Como se vê,George Steiner é bastante céptico e crítico face ao estado actual da cultura e da civilização ocidental.Que estamos numa pós-cultura,concordamos.Que a história deixou de acontecer segundo uma linha ascendente,discordamos.O mundo,na nossa opinião,apesar de algumas bolsas de guerra e destruição,continua a andar para a frente.A melhoria das condições de vida de boa parte da população mundial e o desenvolvimento tecnológico e científico,não pararam nem regrediram.Há,isso sim,uma mudança profunda nos comportamentos sociais e na simbiose universal,devido á globalização.Esperemos que venha aí outra sociedade,mais humana,mais global,mais justa e menos diferenciada.A civilização ocidental,qualquer dia,pertence ao passado,diluida numa civilização global,com várias características das civilizações regionais que hoje existem.
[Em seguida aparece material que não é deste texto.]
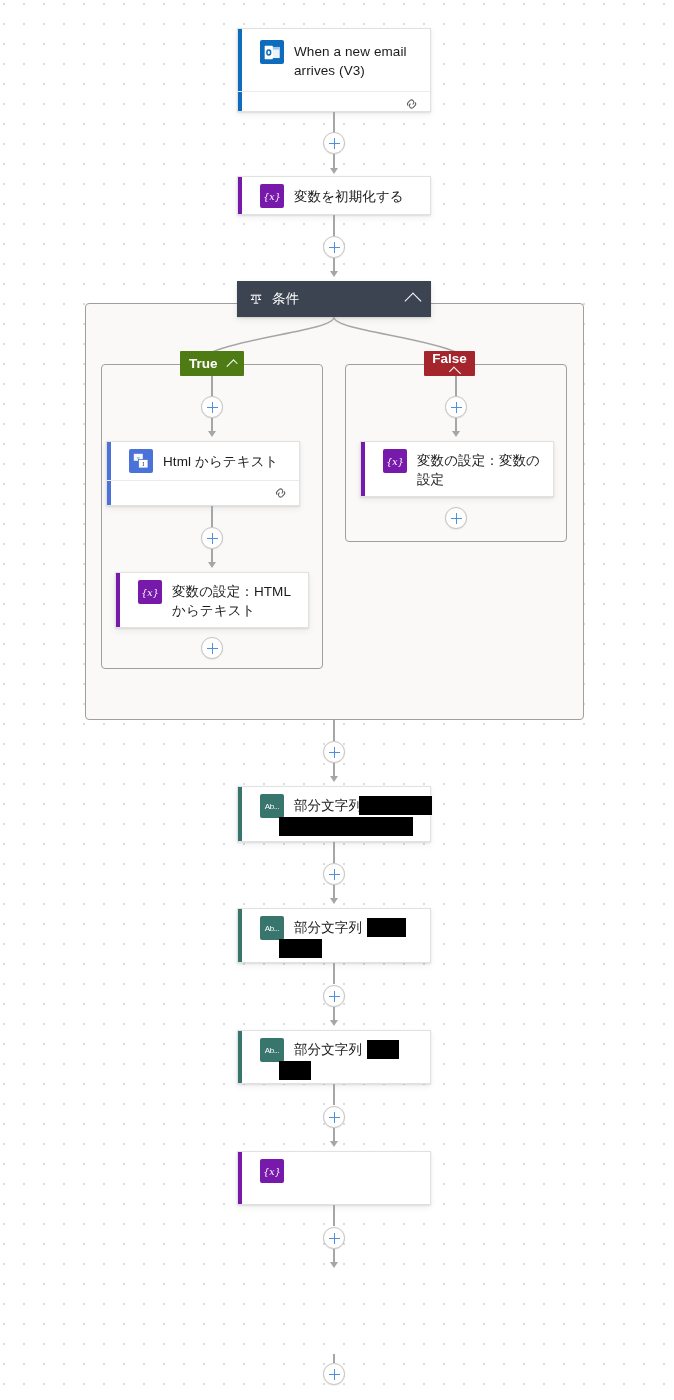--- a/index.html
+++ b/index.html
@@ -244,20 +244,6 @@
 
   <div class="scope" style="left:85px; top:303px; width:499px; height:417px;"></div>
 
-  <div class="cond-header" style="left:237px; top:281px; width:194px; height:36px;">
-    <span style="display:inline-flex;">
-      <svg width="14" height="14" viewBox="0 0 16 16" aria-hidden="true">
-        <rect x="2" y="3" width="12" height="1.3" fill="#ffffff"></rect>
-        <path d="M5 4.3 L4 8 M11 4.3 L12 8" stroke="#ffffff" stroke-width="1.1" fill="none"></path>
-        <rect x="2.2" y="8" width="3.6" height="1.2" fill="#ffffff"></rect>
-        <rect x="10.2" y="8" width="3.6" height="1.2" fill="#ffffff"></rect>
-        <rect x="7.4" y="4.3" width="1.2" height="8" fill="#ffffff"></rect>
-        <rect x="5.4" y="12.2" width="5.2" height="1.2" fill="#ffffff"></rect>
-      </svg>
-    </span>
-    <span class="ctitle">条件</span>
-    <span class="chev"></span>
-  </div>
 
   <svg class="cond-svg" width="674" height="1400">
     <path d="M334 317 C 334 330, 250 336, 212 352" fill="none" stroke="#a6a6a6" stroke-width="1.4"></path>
             Há um bom par de anos atrás,em conversa com um amigo num café, já não me recordo em concreto qual era o tema da conversa,mas seria por certo algum aspecto da crise da sociedade actual.Mas lembro-me claramente deste diálogo:
-- Você sabe o que é que isto me parece ? -- perguntei eu.
-- Não sei ! -- respondeu.
-- Parece-me a queda do Império Romano ! -- disse eu.
-- Tem algumas semelhanças,tem ! -- anuiu.
............................................................................................................  " No Castelo do Barba Azul ", de George Steiner,um excelente livro,para reflectirmos e mergulharmos no mar da sociedade encapelada na qual actualmente nadamos.